The Little Commodore.
by J. C. Squire.
(After Henry Newbolt.)
It was eight bells in the forenoon and hammocks running sleek
(It’s a fair sea flowing from the west,)
When the little Commodore came a-sailing up the creek
(Heave Ho! I think you’ll know the rest,)
Thunder in the halyards and horses leaping high,
Blake and Drake and Nelson are listenin’ where they lie,
Four and twenty blackbirds a-bakin’ in a pie,
And the Pegasus came waltzing from the west.
Now the little Commodore sat steady on his keel
(It’s a fair sea flowing from the west,)
A heard as stout as concrete reinforced with steel
(Heave Ho! I think you’ll know the rest,)

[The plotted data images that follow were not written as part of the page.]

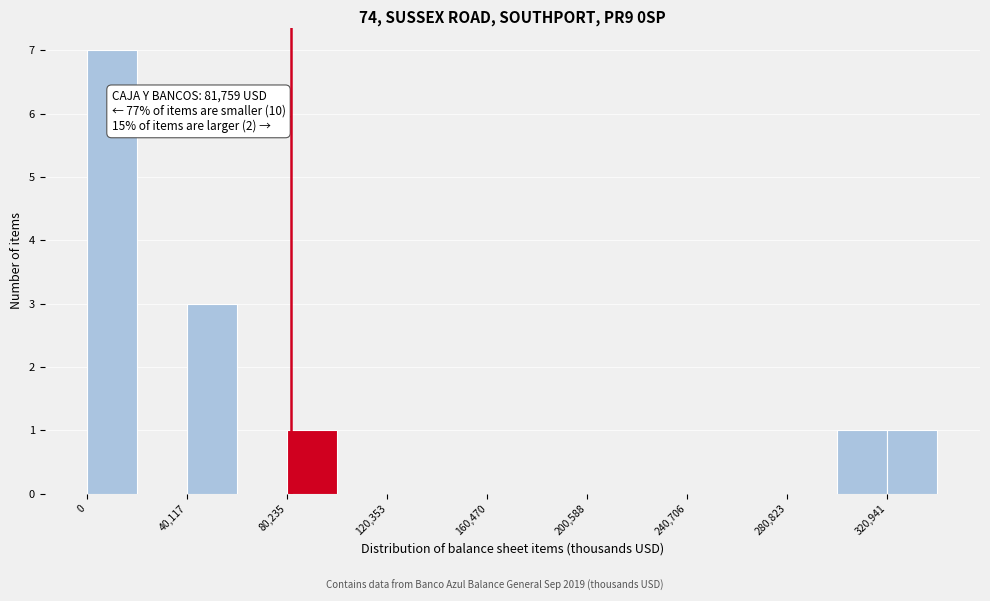

Over which range of the x-axis is the bar tallest?

0 to 20000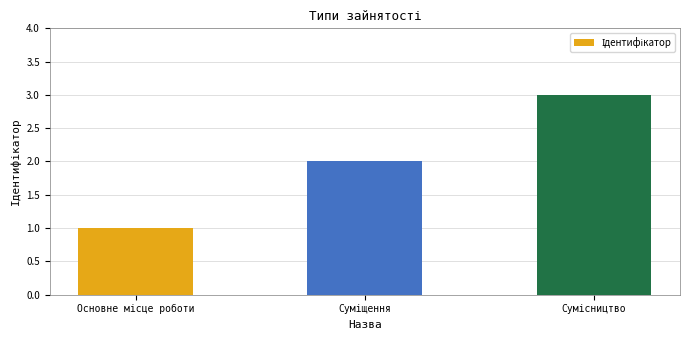

What is the maximum value shown in the chart?

3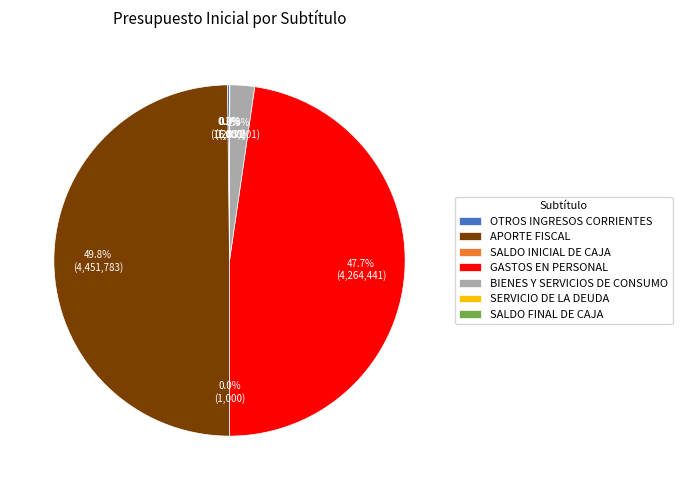

What is the largest slice in the pie chart?

APORTE FISCAL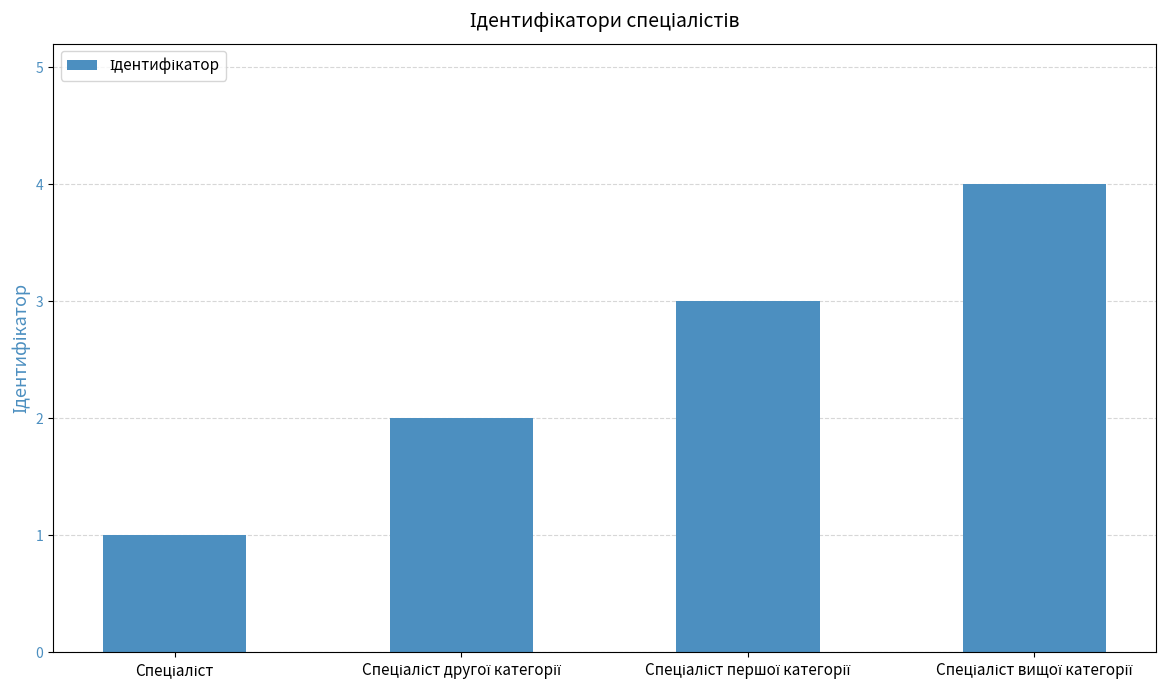

What is the greatest value displayed?

4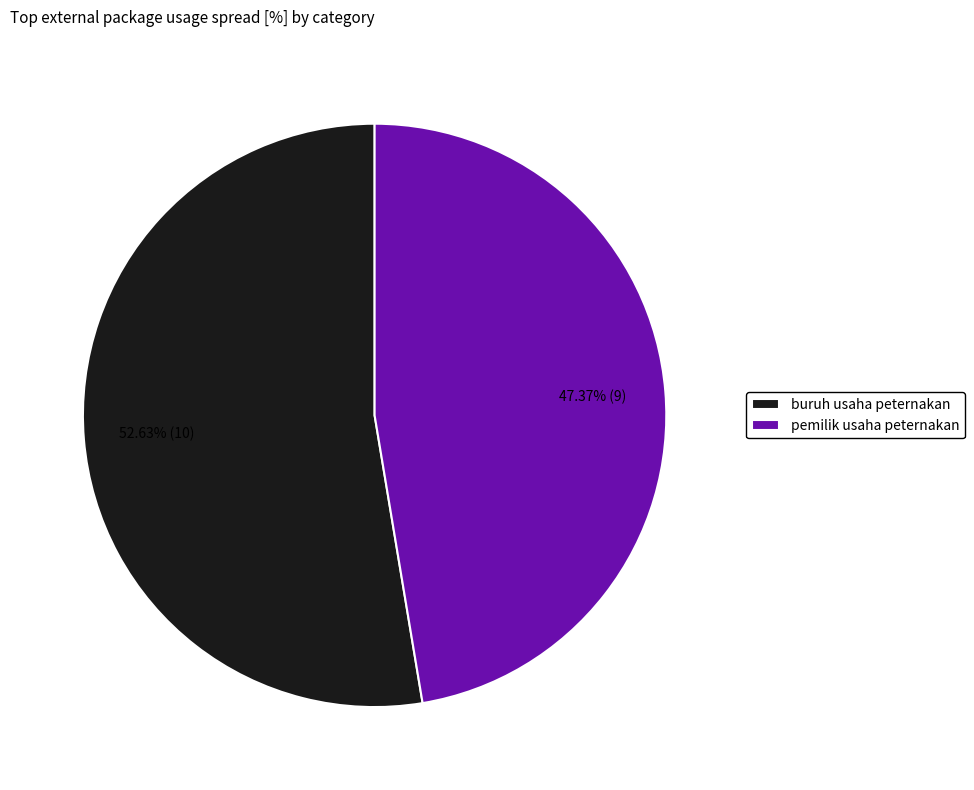

How much of the chart is everything except pemilik usaha peternakan?

52.6%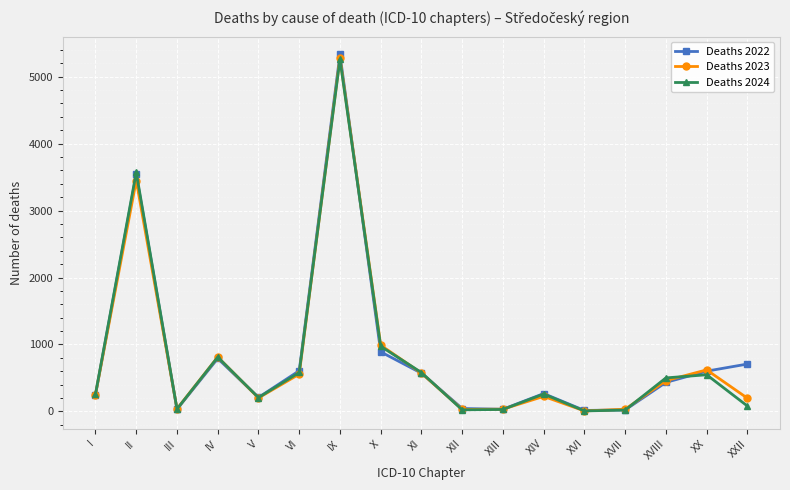

How many distinct data groups are displayed?

3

Swinging are the scuppers, hark, the rudder snores,
Plugging at the Frenchmen, downing ‘em by scores,
Porto Rico, Vera Cruz, and also the Azores,
And the Pegasus came waltzing from the west.
So three cheers more for the little Commodore
(It’s a fair sea flowing from the west,)
I tell you so again as I’ve told you so before
(Heave Ho! I think you’ll know the rest,)
Aged is the Motherland, old but she is young
(Easy with the tackle there—don’t release the bung),
And I sang a song lake all the songs that I have ever sung,
When the Pegasus came waltzing from the west.